#CEXvsDEX101 Centralized Exchanges (CEX) and Decentralized Exchanges (DEX) are two primary types of cryptocurrency trading platforms, each with its own advantages and drawbacks.

**CEX (Centralized Exchange)**: CEXs are operated by a company or entity that facilitates crypto trading while managing users' funds and transactions. Popular examples include Binance, Coinbase, and Kraken. They offer high liquidity, ease of use, and strong security measures but require users to trust the platform to safeguard their funds. CEXs often have strict regulations, require identity verification (KYC), and can be vulnerable to hacks.
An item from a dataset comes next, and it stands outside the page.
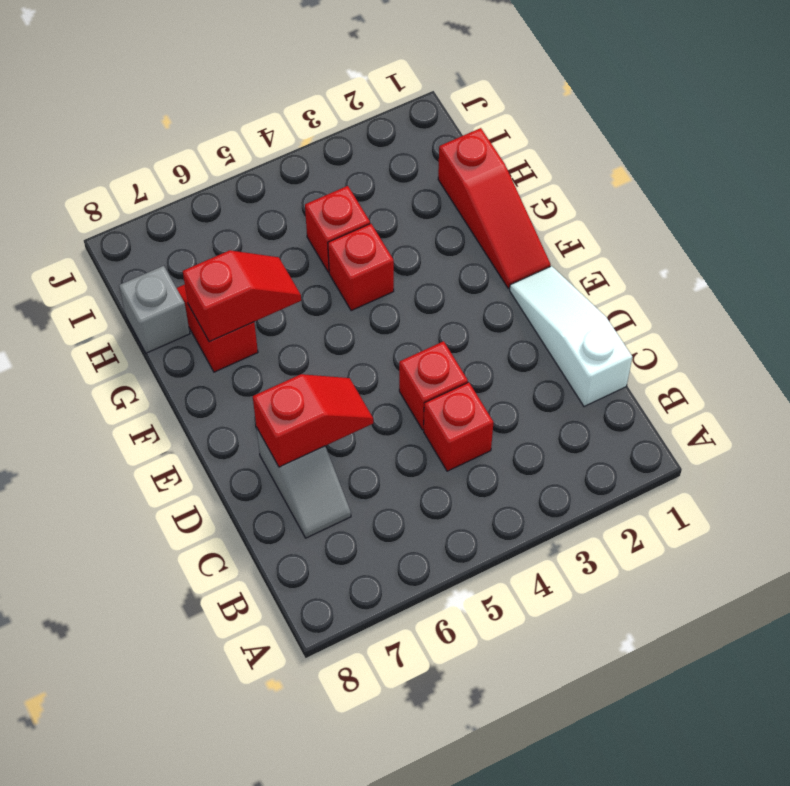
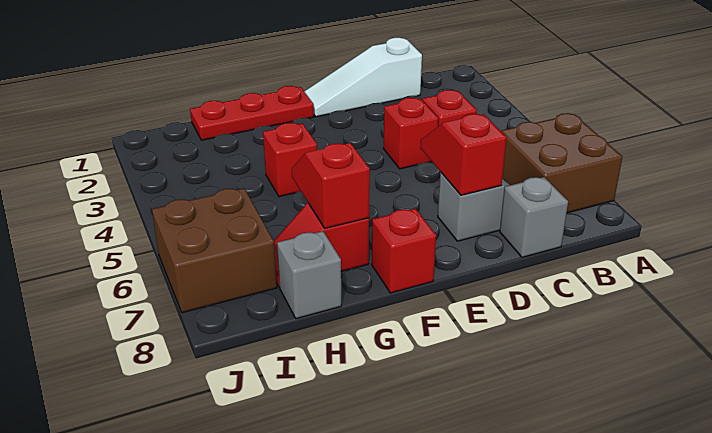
none -> brown 2x2 brick [501,113,622,213]
none -> grey 1x1 brick [500,177,568,257]
red 1x3 slope [438,128,551,289] -> red 1x3 plate [190,86,314,140]
red 1x1 brick [305,186,370,272] -> red 1x1 brick moved to [372,209,436,293]
none -> brown 2x2 brick [152,188,277,313]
**DEX (Decentralized Exchange)**: DEXs operate on blockchain technology, allowing users to trade directly without a central authority. Examples include Uniswap, PancakeSwap, and SushiSwap. They provide greater privacy, security, and censorship resistance since users retain control of their funds. However, DEXs typically have lower liquidity, complex interfaces, and may expose users to risks like impermanent loss and smart contract vulnerabilities.

Comparison:

- Security: CEXs have strong security but are prime targets for hacks, whereas DEXs eliminate custodial risks.

- Ease of Use: CEXs are user-friendly, while DEXs often require technical knowledge.

- Control: DEXs give users full control of assets, while CEXs hold funds on behalf of users.

- Regulation: CEXs comply with regulations, while DEXs operate with fewer legal constraints.